Can I clear something up? I will. Ty and I never dated. I didn't claim him. He did not claim me. We were friends maybe with slight benefits but that was it. I didn't want him because I'll just in the end leave him. And if it wasn't me it was him. I didn't want that. He didn't want that.

"Well, I'm not sure. I cheated on Ty so she has the right to be mad at me. I was close to fighting her friend. She didn't have anything to my throat I just wanted to. I fought her because I just felt like it. So why wouldn't I like her when it's all my fault? Hmm," I said making pancakes for everyone.

Noah wasn't getting it and I could just see the annoyance on Uri's face. "Wow, you're dumb," He told Noah.

"I just like the blunt information."

"I didn't cheat. We weren't a thing. Ty brought back my dad from hell and didn't tell me. When I found out Jamie and Lacey tried to get into it with me. Jamie fought me before because she was jealous her brother doesn't talk to her," I explained plainly.

I knew the reason behind why their relationship was bad. It's not my fault. Not her fault either. Things just shouldn't be said and she wants to know those things.

I handed over the pancakes, sitting on the other side of the island. Uri ate, but Noah stared.

"What?"

"Why did you get involved with Ty to begin with? He manipulates girls for fun and has tons of issues," Noah said finally.

"He was interesting."

"So you hang out with every guy you find interesting," he said under his breath.

I can't believe we're still doing this. Why is it me? Why do we have to attack me? I get enough of it at school back home, I don't need another person doing this. Especially this.
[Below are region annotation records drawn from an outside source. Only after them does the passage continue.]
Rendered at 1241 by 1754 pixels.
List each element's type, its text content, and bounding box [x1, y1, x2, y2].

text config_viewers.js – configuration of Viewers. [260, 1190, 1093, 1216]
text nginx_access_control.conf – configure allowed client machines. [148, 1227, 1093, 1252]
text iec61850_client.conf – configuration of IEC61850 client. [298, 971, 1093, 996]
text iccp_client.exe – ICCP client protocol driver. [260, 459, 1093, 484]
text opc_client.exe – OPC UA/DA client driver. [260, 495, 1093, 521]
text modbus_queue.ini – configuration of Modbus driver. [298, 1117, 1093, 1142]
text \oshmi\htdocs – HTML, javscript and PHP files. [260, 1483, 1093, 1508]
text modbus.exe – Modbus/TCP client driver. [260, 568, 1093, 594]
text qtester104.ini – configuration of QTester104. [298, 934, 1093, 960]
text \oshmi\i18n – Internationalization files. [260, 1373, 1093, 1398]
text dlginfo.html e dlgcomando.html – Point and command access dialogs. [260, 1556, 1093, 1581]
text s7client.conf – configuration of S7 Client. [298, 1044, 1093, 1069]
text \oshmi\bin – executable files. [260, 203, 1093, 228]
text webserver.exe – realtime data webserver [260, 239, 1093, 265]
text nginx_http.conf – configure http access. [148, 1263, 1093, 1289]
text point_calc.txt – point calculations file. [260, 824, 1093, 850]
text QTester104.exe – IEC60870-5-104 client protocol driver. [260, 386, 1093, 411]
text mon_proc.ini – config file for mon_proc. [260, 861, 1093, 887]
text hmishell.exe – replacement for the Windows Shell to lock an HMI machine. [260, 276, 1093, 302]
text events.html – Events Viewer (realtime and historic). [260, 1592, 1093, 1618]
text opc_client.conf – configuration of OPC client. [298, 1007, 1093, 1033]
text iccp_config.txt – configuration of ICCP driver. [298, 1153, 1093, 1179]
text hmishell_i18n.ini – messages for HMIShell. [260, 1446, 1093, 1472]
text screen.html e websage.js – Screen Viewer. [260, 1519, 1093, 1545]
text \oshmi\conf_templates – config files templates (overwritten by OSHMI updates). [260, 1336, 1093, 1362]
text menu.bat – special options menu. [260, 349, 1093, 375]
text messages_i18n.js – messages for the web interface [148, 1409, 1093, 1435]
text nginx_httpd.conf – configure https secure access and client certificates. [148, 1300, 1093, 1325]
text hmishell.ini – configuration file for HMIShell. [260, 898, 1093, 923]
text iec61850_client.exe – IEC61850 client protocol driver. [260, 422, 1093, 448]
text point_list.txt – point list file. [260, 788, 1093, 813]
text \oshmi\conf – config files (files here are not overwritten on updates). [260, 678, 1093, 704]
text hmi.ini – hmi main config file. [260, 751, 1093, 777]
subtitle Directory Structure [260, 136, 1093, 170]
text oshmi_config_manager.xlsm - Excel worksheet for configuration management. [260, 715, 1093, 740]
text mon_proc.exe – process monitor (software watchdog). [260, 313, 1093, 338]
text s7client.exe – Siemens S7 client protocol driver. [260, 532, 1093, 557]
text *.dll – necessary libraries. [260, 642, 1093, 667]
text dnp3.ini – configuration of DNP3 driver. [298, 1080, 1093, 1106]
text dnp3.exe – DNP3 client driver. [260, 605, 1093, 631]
Mom always said to walk away and take a breather. I could really go for that right now. Actually we're going to take that. Sadly it was ruined.

"Mak-"

"Just stop, Noah."

I took in some breathers, feeling Uri place a comforting hand on my arm. This was new for me because not too many people try that whole comforting thing. I appreciate this.

I was good for about 2 seconds then I started thinking about it. Why can't we just go a day trying to get along? I don't see why that's so difficult.

"What happened," Uri asked nicely.

My heart was racing and I was quickly getting ready to snap. "Why is it me? Why is it always me who everyone wants to pick on?"

He backed off, looking over to Noah. They were both silent. I don't like playing the victim, but the role keeps getting casted to me and I'm sick of it. I can't do this anymore. I just- ugh.

I need a drink.

I swore I wasn't going back, but I need it. Belle can get mad and work with me again, but she's not here right now. Right now it's going to be me and whatever hard liquor they had in this house and I know they have it. It's the only kind that gets demons wasted. Also the only kind that effects me more than the others.